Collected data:
________________

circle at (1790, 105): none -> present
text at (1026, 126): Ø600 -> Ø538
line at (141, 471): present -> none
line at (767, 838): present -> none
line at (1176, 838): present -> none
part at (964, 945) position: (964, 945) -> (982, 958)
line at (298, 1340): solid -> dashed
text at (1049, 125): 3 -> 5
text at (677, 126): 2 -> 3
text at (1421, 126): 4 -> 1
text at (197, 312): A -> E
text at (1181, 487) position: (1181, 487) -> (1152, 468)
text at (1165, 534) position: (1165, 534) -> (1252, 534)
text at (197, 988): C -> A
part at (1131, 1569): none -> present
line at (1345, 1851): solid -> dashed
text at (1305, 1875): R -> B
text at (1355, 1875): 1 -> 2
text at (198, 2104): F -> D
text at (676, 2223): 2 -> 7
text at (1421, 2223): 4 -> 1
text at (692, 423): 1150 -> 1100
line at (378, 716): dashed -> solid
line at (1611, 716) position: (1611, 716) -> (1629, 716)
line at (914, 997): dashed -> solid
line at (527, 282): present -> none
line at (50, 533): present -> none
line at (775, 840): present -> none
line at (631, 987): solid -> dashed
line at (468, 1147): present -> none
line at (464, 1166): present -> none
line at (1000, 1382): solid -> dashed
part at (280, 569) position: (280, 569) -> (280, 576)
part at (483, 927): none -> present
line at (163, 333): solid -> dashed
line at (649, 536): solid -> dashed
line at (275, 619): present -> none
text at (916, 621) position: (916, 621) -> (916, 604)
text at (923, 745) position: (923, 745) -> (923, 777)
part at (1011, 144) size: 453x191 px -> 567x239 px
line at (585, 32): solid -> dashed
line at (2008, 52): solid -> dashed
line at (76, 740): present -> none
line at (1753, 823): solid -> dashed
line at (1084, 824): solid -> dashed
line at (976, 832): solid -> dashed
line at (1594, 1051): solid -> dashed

________________

**TO DO**
Copy every line of the material above without changing anything.

**SOLVED PROBLEM**
circle at (1790, 105): none -> present
text at (1026, 126): Ø600 -> Ø538
line at (141, 471): present -> none
line at (767, 838): present -> none
line at (1176, 838): present -> none
part at (964, 945) position: (964, 945) -> (982, 958)
line at (298, 1340): solid -> dashed
text at (1049, 125): 3 -> 5
text at (677, 126): 2 -> 3
text at (1421, 126): 4 -> 1
text at (197, 312): A -> E
text at (1181, 487) position: (1181, 487) -> (1152, 468)
text at (1165, 534) position: (1165, 534) -> (1252, 534)
text at (197, 988): C -> A
part at (1131, 1569): none -> present
line at (1345, 1851): solid -> dashed
text at (1305, 1875): R -> B
text at (1355, 1875): 1 -> 2
text at (198, 2104): F -> D
text at (676, 2223): 2 -> 7
text at (1421, 2223): 4 -> 1
text at (692, 423): 1150 -> 1100
line at (378, 716): dashed -> solid
line at (1611, 716) position: (1611, 716) -> (1629, 716)
line at (914, 997): dashed -> solid
line at (527, 282): present -> none
line at (50, 533): present -> none
line at (775, 840): present -> none
line at (631, 987): solid -> dashed
line at (468, 1147): present -> none
line at (464, 1166): present -> none
line at (1000, 1382): solid -> dashed
part at (280, 569) position: (280, 569) -> (280, 576)
part at (483, 927): none -> present
line at (163, 333): solid -> dashed
line at (649, 536): solid -> dashed
line at (275, 619): present -> none
text at (916, 621) position: (916, 621) -> (916, 604)
text at (923, 745) position: (923, 745) -> (923, 777)
part at (1011, 144) size: 453x191 px -> 567x239 px
line at (585, 32): solid -> dashed
line at (2008, 52): solid -> dashed
line at (76, 740): present -> none
line at (1753, 823): solid -> dashed
line at (1084, 824): solid -> dashed
line at (976, 832): solid -> dashed
line at (1594, 1051): solid -> dashed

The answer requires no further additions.